On Amazon, fans call it a quality, under-200-calorie pick that feels substantial without feeling like a meal, with flavors that break from the chocolate–peanut-butter rut. The Apple Cinnamon Oatmeal variation keeps that spirit but skews lighter: it is easy to stash, easy to finish, and designed to give steady energy, not a sugar rush.
For plant-protein seekers who avoid dairy and want gluten-free, this flavor’s pea–soy–pumpkin blend checks the right boxes.
Main Criticism
Main gripes cluster around three themes: strength, taste, and price. With 10 grams of protein, several Redditors frame MOSH as more health snack than true protein bar, which is fair if you are chasing 20-plus grams after a tough lift.
Taste can be polarizing; a few Amazon reviews found certain fruit flavors dry or a bit chemical, and Shark Tank threads poked at the brand’s big-tent brain-health positioning.
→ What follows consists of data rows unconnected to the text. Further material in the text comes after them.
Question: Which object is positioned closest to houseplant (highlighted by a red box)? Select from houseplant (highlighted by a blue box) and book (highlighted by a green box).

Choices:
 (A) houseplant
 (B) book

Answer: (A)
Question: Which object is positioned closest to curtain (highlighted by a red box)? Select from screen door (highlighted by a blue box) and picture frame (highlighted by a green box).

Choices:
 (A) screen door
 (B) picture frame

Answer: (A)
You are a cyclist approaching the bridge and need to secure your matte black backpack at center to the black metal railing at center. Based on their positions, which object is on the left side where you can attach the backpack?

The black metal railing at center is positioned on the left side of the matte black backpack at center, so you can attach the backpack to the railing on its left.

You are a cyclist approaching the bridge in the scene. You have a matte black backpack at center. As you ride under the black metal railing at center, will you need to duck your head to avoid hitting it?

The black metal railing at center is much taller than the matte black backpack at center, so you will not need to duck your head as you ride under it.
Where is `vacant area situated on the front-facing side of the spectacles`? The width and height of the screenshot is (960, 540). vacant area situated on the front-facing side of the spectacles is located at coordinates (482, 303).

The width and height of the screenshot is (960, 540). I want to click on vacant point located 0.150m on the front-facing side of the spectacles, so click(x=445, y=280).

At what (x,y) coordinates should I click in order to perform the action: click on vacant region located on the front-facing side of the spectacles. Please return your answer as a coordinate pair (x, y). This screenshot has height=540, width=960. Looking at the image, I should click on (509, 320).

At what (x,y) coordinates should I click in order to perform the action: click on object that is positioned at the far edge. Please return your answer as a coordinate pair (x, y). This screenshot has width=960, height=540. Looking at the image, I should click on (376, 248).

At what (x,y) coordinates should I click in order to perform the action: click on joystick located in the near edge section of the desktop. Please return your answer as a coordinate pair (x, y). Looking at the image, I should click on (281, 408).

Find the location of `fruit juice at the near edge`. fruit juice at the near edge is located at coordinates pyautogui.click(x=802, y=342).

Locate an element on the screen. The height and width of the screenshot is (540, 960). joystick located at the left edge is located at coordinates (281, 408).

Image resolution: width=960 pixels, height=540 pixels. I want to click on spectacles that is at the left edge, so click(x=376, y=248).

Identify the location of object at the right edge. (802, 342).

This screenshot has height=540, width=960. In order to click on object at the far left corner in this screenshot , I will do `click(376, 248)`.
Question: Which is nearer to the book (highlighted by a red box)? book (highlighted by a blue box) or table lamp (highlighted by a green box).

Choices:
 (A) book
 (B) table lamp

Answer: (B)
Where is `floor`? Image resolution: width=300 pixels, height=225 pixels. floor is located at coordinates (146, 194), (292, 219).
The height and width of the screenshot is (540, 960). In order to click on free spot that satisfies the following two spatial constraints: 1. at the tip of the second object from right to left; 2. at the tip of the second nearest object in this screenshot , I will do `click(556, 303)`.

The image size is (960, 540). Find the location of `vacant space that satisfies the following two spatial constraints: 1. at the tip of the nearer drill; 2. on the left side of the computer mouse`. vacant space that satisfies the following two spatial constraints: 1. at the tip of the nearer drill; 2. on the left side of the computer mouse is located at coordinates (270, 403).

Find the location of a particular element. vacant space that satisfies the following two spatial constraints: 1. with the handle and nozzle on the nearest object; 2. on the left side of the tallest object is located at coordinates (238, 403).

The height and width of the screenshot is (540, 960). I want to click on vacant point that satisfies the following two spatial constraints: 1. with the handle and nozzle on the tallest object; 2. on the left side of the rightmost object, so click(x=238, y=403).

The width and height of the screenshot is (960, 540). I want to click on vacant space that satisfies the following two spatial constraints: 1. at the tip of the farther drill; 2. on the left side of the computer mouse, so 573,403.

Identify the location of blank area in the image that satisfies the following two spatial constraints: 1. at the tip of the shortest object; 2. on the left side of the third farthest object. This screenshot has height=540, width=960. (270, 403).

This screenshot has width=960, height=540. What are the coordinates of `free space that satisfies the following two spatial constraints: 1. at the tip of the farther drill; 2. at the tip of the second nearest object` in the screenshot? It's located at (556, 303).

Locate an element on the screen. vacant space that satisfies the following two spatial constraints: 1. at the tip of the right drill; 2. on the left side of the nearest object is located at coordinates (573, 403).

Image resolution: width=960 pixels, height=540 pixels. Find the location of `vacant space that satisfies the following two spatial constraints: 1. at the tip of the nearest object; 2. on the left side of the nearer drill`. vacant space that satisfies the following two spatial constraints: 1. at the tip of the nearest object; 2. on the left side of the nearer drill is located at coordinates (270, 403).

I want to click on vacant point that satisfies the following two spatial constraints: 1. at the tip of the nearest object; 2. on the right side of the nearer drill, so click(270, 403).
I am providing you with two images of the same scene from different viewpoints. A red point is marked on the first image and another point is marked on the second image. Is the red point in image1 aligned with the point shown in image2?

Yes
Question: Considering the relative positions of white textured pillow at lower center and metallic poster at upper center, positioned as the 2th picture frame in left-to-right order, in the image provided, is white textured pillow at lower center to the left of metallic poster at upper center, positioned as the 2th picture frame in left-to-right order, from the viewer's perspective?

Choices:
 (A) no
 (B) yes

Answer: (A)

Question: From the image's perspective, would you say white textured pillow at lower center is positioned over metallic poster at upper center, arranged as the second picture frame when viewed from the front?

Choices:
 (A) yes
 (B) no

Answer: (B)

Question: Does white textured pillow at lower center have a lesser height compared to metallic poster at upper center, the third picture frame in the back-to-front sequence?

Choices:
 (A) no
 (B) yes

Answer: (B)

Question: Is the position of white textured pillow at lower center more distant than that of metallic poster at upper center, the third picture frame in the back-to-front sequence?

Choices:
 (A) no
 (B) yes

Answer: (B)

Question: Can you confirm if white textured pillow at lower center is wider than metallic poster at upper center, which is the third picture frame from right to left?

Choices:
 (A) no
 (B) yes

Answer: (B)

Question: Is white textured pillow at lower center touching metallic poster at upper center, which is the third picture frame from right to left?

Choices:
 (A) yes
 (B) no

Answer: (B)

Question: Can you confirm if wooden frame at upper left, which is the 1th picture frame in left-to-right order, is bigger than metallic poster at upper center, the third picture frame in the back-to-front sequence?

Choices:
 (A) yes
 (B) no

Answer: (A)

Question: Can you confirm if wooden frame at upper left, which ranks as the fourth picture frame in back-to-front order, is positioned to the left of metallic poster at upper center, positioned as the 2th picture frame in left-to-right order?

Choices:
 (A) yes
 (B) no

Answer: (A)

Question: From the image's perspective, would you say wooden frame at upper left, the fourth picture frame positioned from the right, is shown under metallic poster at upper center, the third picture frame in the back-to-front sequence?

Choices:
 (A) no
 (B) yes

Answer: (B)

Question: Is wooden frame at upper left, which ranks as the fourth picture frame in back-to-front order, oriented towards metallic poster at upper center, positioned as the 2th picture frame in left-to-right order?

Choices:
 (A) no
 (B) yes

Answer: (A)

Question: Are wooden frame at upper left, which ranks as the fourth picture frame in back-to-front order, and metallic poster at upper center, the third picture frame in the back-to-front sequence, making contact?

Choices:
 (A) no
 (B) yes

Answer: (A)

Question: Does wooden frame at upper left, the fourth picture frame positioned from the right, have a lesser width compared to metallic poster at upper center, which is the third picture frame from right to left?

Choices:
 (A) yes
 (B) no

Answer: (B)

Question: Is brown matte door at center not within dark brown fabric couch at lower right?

Value also comes up—one volumeeating commenter liked MOSH but felt the bars were pricey for the size.
Finally, the brain-blend doses are not disclosed, and adaptogens like ashwagandha are not right for everyone.
The Middle Ground
Here is where the hot takes and the label meet.
Reddit user AntoniaFauci waved it off as a candy bar, but the macros do not read like one; 3 grams of sugar with fiber and 10 grams of protein is a very different proposition than a nougat bomb.
At the same time, this is not your post-deadlift anchor, and it absolutely is not a medical product—no bar prevents cognitive diseases, and the brain extras here are best viewed as a gentle accent.
Flavor-wise, expect a clean, bakery-spice apple-cinnamon delivered by natural flavors rather than actual fruit or oat bits; some will appreciate the tidy texture, others will wish for chunks.
One redditor also flagged price relative to size, which is a fair knock; whether it is worth it depends on how much you value a low-sugar formula that still tastes like a treat.
In short, set aside the halo and judge it for what it clearly is: a small, steady, apple-cinnamon snack that behaves better than a sweet cereal bar.
What's the bottom line?
MOSH Apple Cinnamon Oatmeal is a smart pick if you want a low-sugar, gluten-free, vegetarian bar that tastes like breakfast and behaves like a snack. The plant-protein trio, modest fat from peanuts and cocoa butter, and allulose-plus-fiber approach are aimed at steadier energy in just 150 calories. Net-carb counters may find it fits their day, though anyone strict should check personal thresholds.
Skip it if you need a 20-gram protein hit, avoid soy or peanuts, or prefer sweetness from whole fruit over refined low-calorie sugars. For everyone else, it is a tidy, toss-in-your-bag option: comforting flavor, thoughtful macros, and a little functional flourish that is nice to have—just not the reason to buy.